== DOCUMENT PASSAGE ==
In the list you obtain you have multiples tensor :
So if you want to use the network you should use every variables except the learning rate and the global_step counter. You can also use only a part of those variables as a starter for a larger network. I don't know if it would accelerate the training... maybe...
Note that output_b is missing in the checkpoint because of a bug in the saving method. This is fixed in the dev branch but the actual pre-trained network won't load with the software in that branch because of it.
Hi, Thank you for your detailed answer.In fact,I only want to extract the hidden vectors from the rnn,but in my list,it doesn't include the hidden vectors,right? the code:self.saver = tf.train.Saver(save_list) will save all variables, but hidden vectors didn't be saved,right? I want to use the hidden vectors in otherwhere,So can I get them from the tensorflow checkpoint file?but I didn't see them in the checkpoint file. (So sad!!!) Thank you!!!!
Maybe the hidden vectors are defined in this code: self.hidden_state = tf.Variable(tf.zeros((num_layers, 2, batch_size, hidden_size)), trainable=False)?
ok, I didn't understand it before, sorry. The hidden vector is in fact stored into the self.hidden_state variable. It's not saved into the checkpoint but your could have it with a minor change, just add it's name in the definition of save_list in AcousticModel.py :
save_list = [var for var in tf.global_variables() if (var.name.find('/input_w:0') != -1) or (var.name.find('/input_b:0') != -1) or (var.name.find('/output_w:0') != -1) or (var.name.find('/output_w:0') != -1) or (var.name.find('global_step:0') != -1) or (var.name.find('learning_rate:0') != -1) or (var.name.find('/weights:0') != -1) or (var.name.find('/biases:0') != -1)]
You can get the name by looking into the tensorboard's graph.
Thank you very much! I will have a try!!!
Hi, I added the self.hidden_state in the save_list,just as follows: save_list = [var for var in tf.global_variables() if (var.name.find('/input_w:0') != -1) or (var.name.find('/input_b:0') != -1) or (var.name.find('/output_w:0') != -1) or (var.name.find('/output_w:0') != -1) or (var.name.find('global_step:0') != -1) or (var.name.find('learning_rate:0') != -1) or (var.name.find('/weights:0') != -1) or (var.name.find('/biases:0') != -1) or (var.name.find('/self.hidden_state:0') != -1)] but it didn't work, the result is same as before: All Variables: b'Input_Layer/input_b (DT_FLOAT) [1024]\nInput_Layer/input_w (DT_FLOAT) [120,1024]\nOutput_layer/output_w (DT_FLOAT) [1024,80]\nglobal_step (DT_INT32) []\nlearning_rate (DT_FLOAT) []\nrnn/multi_rnn_cell/cell_0/basic_lstm_cell/biases (DT_FLOAT) [4096]\nrnn/multi_rnn_cell/cell_0/basic_lstm_cell/weights (DT_FLOAT) [2048,4096]\nrnn/multi_rnn_cell/cell_1/basic_lstm_cell/biases (DT_FLOAT) [4096]\nrnn/multi_rnn_cell/cell_1/basic_lstm_cell/weights (DT_FLOAT) [2048,4096]\nrnn/multi_rnn_cell/cell_2/basic_lstm_cell/biases (DT_FLOAT) [4096]\nrnn/multi_rnn_cell/cell_2/basic_lstm_cell/weights (DT_FLOAT) [2048,4096]\n' it didn't have th variable"self.hidden_state",it's not saved into the checkpoint!!howCan I solve this problem? Thank you very much!!!

== EXERCISE REQUIREMENTS ==
Write the next part of the forum thread on saving an RNN's hidden state to a TensorFlow checkpoint, beginning after its last message. The items that come next are separate material and form no part of the forum thread.

== DATA SUPPLIED ==

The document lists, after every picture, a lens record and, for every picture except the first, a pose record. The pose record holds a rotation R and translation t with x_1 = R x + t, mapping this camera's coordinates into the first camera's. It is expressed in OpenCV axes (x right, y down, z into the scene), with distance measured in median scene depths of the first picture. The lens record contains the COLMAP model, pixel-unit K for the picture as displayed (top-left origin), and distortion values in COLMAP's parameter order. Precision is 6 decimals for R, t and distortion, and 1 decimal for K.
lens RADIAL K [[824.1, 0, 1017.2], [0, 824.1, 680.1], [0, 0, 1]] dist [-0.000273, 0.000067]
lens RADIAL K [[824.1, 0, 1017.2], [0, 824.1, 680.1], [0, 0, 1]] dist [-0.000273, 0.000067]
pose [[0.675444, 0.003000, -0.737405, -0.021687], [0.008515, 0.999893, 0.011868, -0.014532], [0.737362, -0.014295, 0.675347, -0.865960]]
...
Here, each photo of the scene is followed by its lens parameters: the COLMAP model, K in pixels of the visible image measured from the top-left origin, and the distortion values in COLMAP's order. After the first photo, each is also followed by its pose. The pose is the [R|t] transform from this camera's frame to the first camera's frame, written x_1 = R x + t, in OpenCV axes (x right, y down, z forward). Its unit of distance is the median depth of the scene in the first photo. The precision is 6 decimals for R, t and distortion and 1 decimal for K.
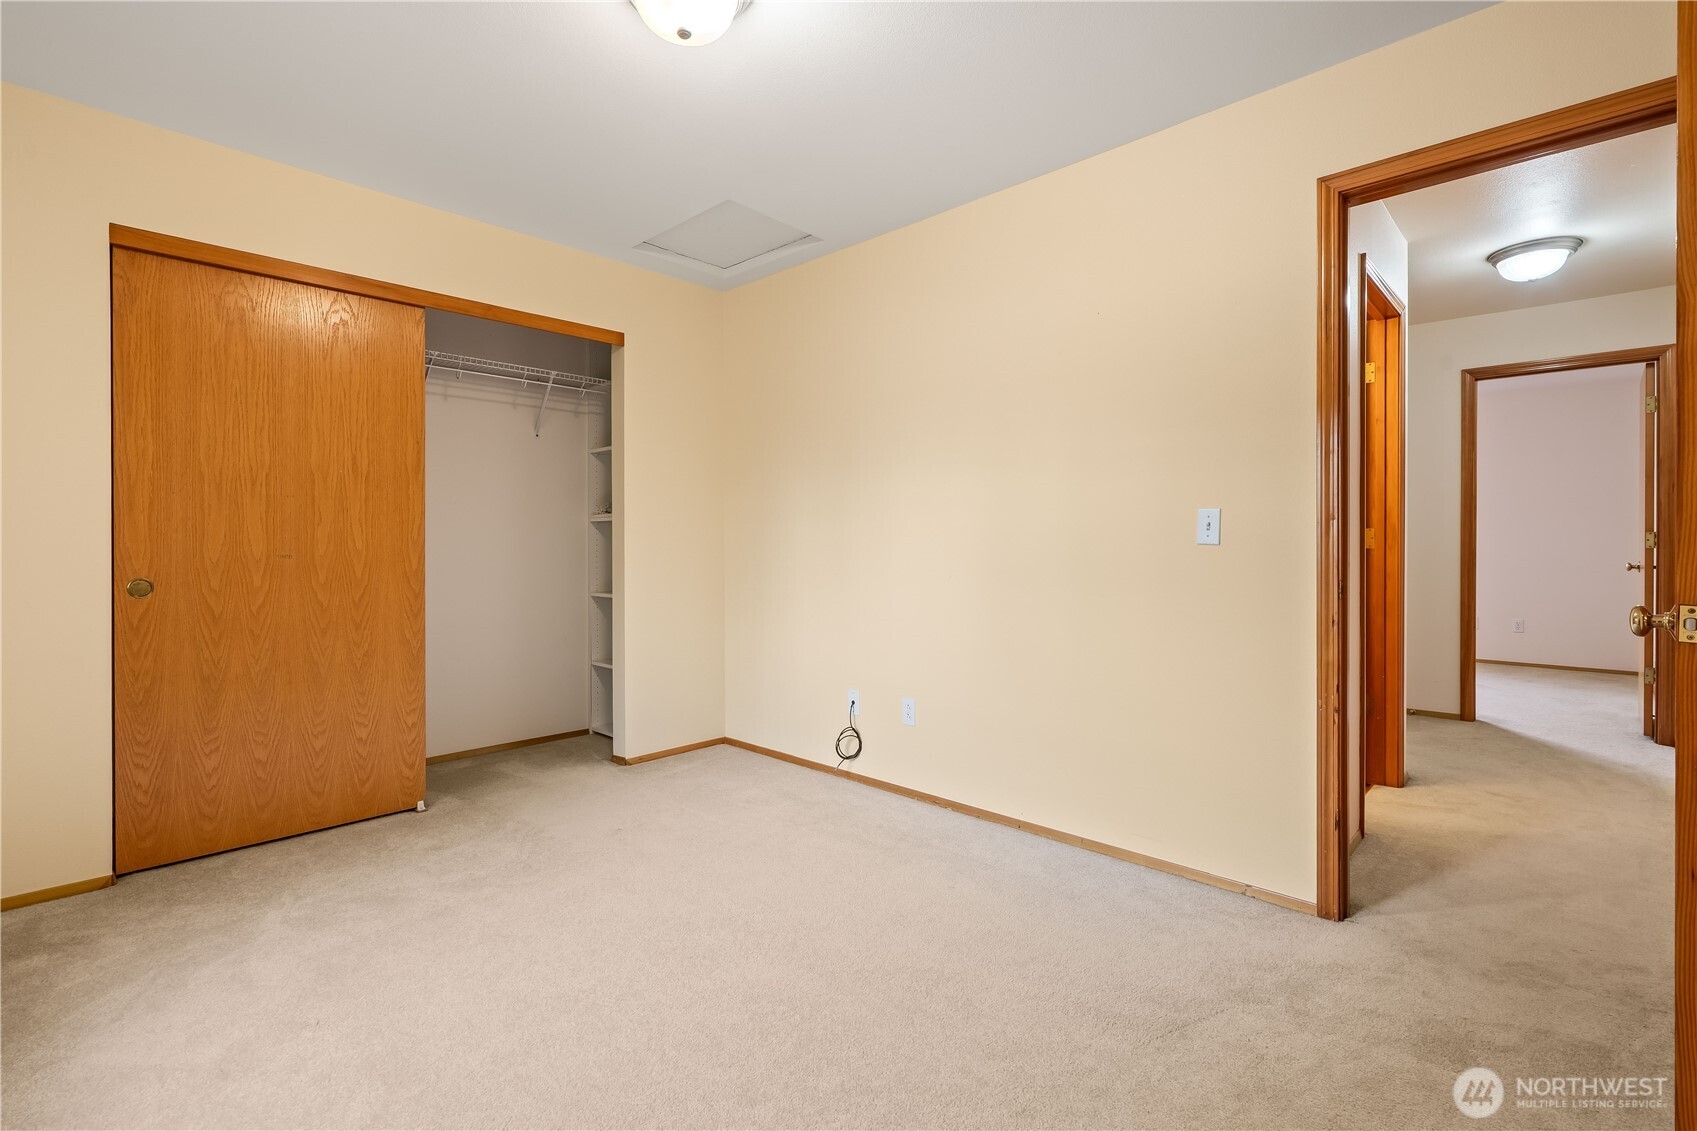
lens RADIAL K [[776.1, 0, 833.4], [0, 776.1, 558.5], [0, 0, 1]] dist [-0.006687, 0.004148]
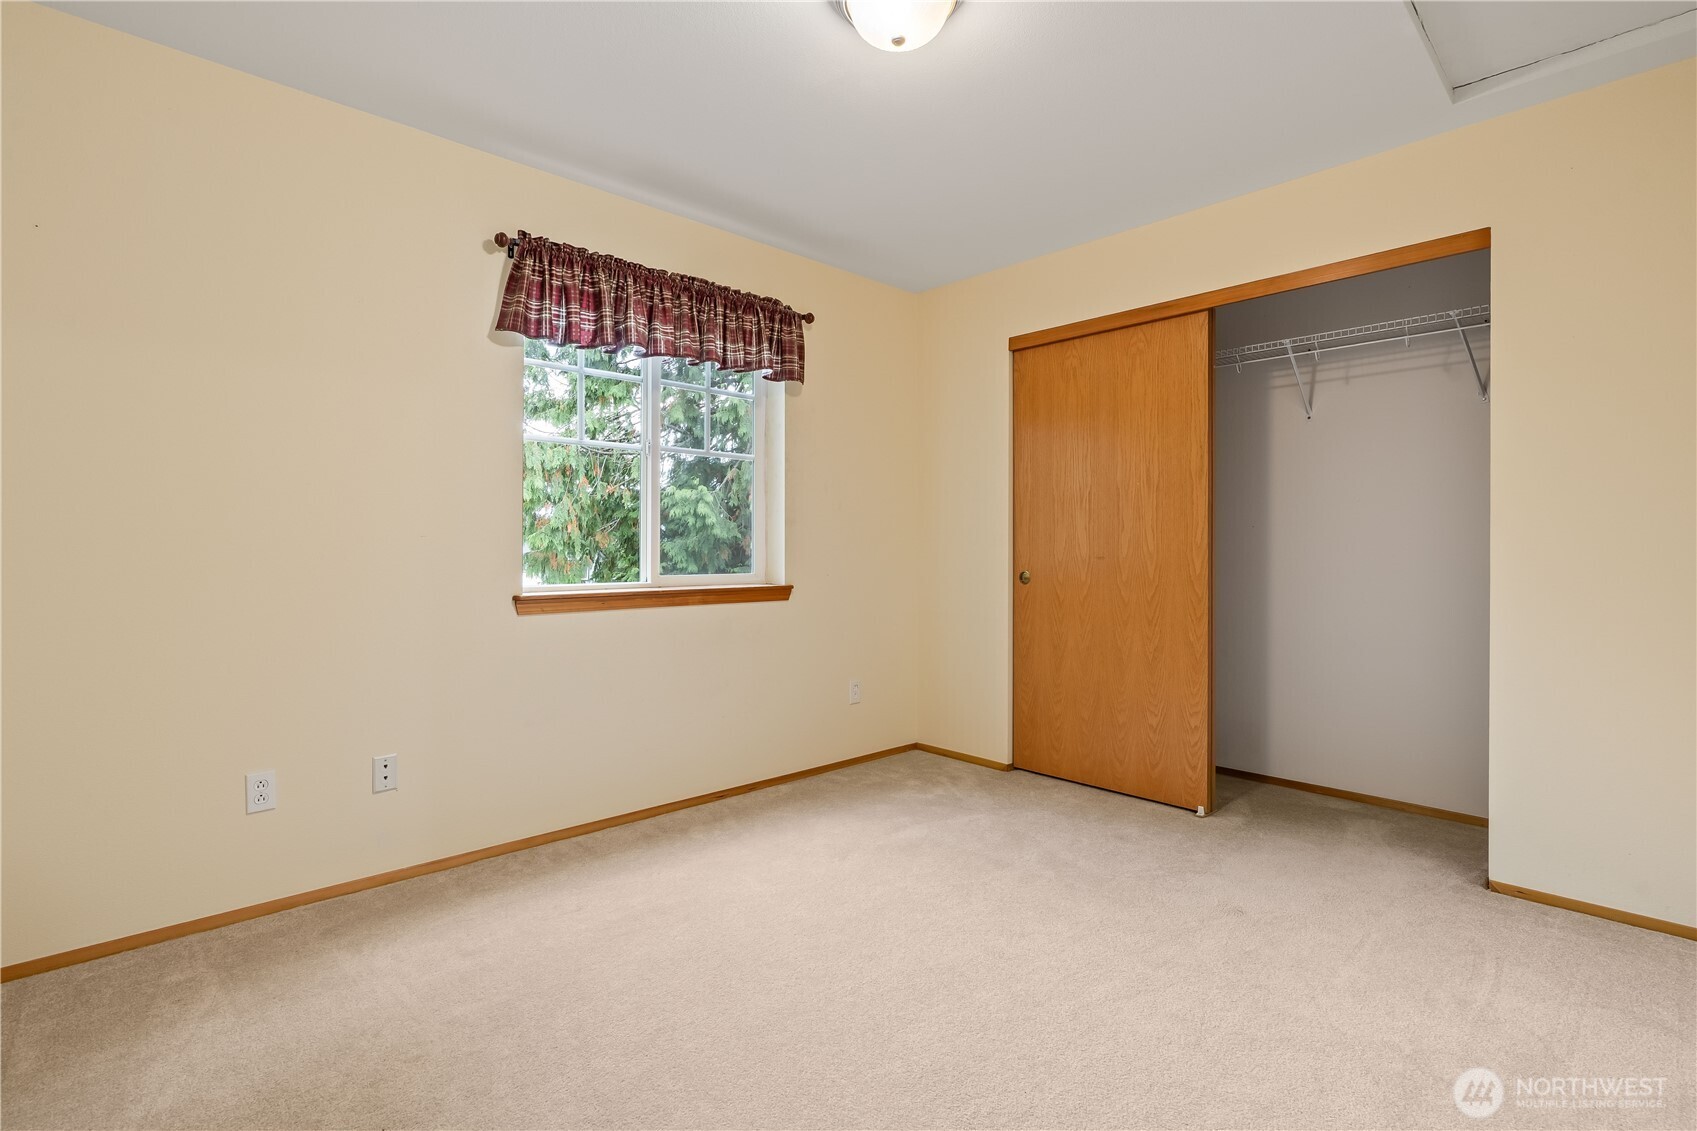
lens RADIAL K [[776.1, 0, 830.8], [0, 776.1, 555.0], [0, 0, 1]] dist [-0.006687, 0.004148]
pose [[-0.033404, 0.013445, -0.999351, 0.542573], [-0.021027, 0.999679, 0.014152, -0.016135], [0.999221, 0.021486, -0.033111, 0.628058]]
--
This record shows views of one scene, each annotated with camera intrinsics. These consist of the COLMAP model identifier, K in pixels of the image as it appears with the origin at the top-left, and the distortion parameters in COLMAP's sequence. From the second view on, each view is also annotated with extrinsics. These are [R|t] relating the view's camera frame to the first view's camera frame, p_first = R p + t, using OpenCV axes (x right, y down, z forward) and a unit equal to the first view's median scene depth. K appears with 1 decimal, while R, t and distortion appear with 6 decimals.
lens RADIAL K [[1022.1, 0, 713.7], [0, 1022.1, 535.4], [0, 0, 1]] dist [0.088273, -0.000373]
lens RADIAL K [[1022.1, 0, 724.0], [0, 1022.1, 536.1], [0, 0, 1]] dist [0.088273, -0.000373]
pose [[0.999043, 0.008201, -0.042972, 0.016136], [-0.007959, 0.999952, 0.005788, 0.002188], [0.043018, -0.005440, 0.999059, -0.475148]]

== ANSWER TO THIS PROBLEM ==
Hi,
The name of the variable you have to add in the save_list is the tensorflow name. For this variable it's "Hidden_state/hidden_state:0", so you should put :
(var.name.find('/hidden_state:0') != -1)
and it should work.
If you want you can also get rid of the if statement in the list construction, this way all tensorflow's variables will be saved in the checkpoint file, including the hidden_state.
Hi,
I added it to the save_list as follows:
save_list = [var for var in tf.global_variables()
if (var.name.find('/input_w:0') != -1) or (var.name.find('/input_b:0') != -1) or
(var.name.find('/output_w:0') != -1) or (var.name.find('/output_w:0') != -1) or
(var.name.find('global_step:0') != -1) or (var.name.find('learning_rate:0') != -1) or
(var.name.find('/weights:0') != -1) or (var.name.find('/biases:0') != -1) or (var.name.find('/hidden_state:0') != -1)]
andthe codes that I get variables from checkpoint file are as follows:
from tensorflow.python import pywrap_tensorflow
import os
checkpoint_dir="trained_models/acoustic_model/english"
checkpoint_path = os.path.join(checkpoint_dir, "acousticmodel.ckpt")
reader = pywrap_tensorflow.NewCheckpointReader(checkpoint_path)
var_to_shape_map = reader.get_variable_to_shape_map()
for key in var_to_shape_map:
print("tensor_name: ", key)
print(reader.get_tensor(key))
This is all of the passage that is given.